Он выпрямился и, не дожидаясь ответа, зашагал прочь, оставив меня в полном смятении. Его слова были жестоки, но впервые в них не было унижения. В них звучало… предостережение.
Весь оставшийся день я думала об этом. О его словах. О странном камешке на подоконнике. О ночных шорохах. Паутина, в которую я попала, оказалась куда сложнее и запутаннее, чем я думала. Здесь были не только паук и мухи. Здесь были и другие тени, другие законы, которые мне предстояло разгадать, чтобы выжить.

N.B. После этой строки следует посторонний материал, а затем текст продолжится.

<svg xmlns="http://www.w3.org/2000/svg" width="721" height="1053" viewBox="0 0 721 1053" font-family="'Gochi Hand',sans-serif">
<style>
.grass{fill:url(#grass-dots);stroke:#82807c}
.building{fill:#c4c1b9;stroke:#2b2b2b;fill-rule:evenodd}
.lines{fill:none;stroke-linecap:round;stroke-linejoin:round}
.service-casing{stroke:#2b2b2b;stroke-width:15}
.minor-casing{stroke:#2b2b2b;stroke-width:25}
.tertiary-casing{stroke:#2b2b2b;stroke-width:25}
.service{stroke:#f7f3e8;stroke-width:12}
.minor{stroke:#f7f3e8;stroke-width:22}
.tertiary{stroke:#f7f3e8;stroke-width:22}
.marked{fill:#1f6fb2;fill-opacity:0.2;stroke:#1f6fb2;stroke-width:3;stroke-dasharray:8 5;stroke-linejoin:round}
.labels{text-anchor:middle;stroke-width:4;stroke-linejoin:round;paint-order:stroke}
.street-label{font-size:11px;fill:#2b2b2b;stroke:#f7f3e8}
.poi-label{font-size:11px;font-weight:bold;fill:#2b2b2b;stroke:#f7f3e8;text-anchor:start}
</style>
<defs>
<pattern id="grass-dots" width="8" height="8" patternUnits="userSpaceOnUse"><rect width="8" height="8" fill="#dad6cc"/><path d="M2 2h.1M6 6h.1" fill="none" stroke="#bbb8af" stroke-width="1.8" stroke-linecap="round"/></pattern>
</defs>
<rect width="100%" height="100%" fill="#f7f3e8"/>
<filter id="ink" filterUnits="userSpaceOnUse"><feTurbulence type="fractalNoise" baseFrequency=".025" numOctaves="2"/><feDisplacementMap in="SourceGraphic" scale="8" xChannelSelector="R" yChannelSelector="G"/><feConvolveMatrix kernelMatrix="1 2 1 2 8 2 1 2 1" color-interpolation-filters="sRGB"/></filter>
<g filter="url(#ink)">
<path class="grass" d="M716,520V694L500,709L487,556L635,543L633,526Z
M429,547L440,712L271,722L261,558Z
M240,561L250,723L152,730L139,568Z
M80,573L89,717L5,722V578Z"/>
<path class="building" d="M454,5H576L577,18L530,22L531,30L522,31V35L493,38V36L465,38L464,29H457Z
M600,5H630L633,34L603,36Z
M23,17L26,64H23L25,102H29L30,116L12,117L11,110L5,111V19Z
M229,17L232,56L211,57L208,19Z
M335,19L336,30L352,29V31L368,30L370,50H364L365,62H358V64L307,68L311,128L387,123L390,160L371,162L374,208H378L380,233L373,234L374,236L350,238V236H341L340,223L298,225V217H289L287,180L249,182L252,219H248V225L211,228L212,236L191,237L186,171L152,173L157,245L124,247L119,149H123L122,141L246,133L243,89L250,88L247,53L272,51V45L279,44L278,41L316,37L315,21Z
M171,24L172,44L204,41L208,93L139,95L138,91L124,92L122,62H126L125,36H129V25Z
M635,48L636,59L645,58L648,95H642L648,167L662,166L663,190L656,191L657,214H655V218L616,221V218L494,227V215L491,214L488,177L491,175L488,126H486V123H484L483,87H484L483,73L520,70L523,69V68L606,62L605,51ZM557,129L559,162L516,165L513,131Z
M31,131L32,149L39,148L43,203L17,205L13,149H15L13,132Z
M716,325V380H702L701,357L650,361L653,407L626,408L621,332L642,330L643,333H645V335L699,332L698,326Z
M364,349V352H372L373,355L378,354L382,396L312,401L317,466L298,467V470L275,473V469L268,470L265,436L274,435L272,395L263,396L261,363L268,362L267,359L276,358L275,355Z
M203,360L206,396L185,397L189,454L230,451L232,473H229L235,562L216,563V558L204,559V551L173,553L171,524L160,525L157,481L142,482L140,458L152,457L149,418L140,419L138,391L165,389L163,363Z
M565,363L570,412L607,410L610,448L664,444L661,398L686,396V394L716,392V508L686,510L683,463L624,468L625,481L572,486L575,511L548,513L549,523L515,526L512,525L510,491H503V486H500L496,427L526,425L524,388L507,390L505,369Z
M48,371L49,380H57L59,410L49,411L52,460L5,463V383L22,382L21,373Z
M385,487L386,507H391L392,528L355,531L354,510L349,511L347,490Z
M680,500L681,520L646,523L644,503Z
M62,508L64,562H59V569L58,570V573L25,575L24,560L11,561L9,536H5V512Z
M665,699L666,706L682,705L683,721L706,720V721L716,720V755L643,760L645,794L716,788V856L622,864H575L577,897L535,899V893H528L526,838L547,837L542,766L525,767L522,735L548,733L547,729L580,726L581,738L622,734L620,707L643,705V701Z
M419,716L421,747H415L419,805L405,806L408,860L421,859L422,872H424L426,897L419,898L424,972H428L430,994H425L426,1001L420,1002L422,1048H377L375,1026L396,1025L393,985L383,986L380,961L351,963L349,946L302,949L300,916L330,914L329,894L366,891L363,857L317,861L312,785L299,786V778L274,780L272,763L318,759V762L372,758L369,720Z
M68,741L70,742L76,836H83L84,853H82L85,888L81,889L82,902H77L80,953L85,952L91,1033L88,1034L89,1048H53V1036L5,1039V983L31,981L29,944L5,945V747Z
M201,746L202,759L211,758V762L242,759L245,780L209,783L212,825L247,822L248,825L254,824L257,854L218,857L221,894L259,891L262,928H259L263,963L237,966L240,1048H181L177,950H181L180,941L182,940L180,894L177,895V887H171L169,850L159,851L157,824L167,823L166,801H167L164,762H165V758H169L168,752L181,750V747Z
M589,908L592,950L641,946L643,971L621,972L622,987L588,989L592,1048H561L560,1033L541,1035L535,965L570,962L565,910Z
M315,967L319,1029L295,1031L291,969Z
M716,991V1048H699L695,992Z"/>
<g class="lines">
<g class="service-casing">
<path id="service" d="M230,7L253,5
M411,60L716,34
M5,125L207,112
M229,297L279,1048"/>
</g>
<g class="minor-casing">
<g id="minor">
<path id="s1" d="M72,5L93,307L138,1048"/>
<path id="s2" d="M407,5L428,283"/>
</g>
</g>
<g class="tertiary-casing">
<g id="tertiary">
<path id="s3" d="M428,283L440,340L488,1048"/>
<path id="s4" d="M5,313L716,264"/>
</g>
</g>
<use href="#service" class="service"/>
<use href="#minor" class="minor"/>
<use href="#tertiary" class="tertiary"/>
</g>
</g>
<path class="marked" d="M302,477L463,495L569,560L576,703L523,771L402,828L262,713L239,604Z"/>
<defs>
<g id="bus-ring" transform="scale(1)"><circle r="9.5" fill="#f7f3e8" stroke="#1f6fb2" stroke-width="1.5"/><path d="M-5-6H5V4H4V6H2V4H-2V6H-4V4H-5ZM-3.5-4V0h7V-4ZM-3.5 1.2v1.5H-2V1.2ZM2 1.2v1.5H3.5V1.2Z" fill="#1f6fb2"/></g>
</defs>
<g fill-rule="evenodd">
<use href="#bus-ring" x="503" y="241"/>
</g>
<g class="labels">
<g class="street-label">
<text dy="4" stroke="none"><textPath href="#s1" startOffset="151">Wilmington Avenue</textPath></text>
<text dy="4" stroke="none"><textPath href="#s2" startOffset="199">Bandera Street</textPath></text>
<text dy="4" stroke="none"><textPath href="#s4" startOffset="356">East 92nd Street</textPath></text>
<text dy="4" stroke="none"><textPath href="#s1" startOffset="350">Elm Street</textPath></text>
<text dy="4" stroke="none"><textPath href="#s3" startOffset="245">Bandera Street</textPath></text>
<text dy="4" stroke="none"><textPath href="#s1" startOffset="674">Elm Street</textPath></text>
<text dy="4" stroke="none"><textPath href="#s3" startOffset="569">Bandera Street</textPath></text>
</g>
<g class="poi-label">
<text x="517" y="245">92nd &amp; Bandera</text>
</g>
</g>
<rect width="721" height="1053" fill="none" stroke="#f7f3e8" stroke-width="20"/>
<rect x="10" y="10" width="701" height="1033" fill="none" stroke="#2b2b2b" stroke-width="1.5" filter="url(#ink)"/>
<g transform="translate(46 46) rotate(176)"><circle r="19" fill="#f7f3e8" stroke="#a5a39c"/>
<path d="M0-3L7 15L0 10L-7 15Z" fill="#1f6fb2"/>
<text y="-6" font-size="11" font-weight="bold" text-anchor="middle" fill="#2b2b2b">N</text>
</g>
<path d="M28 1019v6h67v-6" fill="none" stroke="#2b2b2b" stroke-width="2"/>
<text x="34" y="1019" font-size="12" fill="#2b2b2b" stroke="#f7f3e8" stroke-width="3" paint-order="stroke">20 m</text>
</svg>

Вечером, когда я вернулась в свою каморку, меня ждал ещё один сюрприз. На том же подоконнике, где утром лежал камешек, теперь красовалась маленькая, пузатая кринка, прикрытая чистой тряпицей. Я с опаской подошла, сняла тряпицу. В кринке было молоко. Настоящее, парное, с густыми жёлтыми сливками сверху. Его запах ударил в нос, вызвав голодное урчание в животе.